**RECORDS FOR PROCESSING:**
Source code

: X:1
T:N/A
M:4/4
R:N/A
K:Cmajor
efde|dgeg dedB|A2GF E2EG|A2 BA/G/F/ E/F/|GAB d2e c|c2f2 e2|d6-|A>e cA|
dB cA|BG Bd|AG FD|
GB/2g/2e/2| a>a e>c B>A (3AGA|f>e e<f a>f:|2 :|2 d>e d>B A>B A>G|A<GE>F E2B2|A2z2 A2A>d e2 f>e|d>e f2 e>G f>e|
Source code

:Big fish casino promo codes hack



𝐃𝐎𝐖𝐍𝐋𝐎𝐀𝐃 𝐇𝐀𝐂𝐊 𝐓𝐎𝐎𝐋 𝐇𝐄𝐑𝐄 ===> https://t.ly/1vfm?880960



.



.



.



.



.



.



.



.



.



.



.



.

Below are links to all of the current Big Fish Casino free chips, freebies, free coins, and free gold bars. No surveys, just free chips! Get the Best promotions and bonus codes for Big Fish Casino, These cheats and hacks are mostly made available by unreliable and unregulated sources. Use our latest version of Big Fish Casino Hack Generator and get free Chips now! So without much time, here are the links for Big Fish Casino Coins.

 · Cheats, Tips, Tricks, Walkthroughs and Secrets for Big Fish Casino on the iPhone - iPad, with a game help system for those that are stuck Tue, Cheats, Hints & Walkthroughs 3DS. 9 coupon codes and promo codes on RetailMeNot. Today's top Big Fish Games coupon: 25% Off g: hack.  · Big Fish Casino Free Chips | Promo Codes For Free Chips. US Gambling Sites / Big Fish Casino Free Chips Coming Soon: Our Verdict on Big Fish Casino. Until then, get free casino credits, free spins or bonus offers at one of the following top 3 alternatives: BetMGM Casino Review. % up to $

**WHAT TO DO:** Set down the entire listing above again, word for word.

**RESULT OF THE EXERCISE:**
Source code

: X:1
T:N/A
M:4/4
R:N/A
K:Cmajor
efde|dgeg dedB|A2GF E2EG|A2 BA/G/F/ E/F/|GAB d2e c|c2f2 e2|d6-|A>e cA|
dB cA|BG Bd|AG FD|
GB/2g/2e/2| a>a e>c B>A (3AGA|f>e e<f a>f:|2 :|2 d>e d>B A>B A>G|A<GE>F E2B2|A2z2 A2A>d e2 f>e|d>e f2 e>G f>e|
Source code

:Big fish casino promo codes hack



𝐃𝐎𝐖𝐍𝐋𝐎𝐀𝐃 𝐇𝐀𝐂𝐊 𝐓𝐎𝐎𝐋 𝐇𝐄𝐑𝐄 ===> https://t.ly/1vfm?880960



.



.



.



.



.



.



.



.



.



.



.



.

Below are links to all of the current Big Fish Casino free chips, freebies, free coins, and free gold bars. No surveys, just free chips! Get the Best promotions and bonus codes for Big Fish Casino, These cheats and hacks are mostly made available by unreliable and unregulated sources. Use our latest version of Big Fish Casino Hack Generator and get free Chips now! So without much time, here are the links for Big Fish Casino Coins.

 · Cheats, Tips, Tricks, Walkthroughs and Secrets for Big Fish Casino on the iPhone - iPad, with a game help system for those that are stuck Tue, Cheats, Hints & Walkthroughs 3DS. 9 coupon codes and promo codes on RetailMeNot. Today's top Big Fish Games coupon: 25% Off g: hack.  · Big Fish Casino Free Chips | Promo Codes For Free Chips. US Gambling Sites / Big Fish Casino Free Chips Coming Soon: Our Verdict on Big Fish Casino. Until then, get free casino credits, free spins or bonus offers at one of the following top 3 alternatives: BetMGM Casino Review. % up to $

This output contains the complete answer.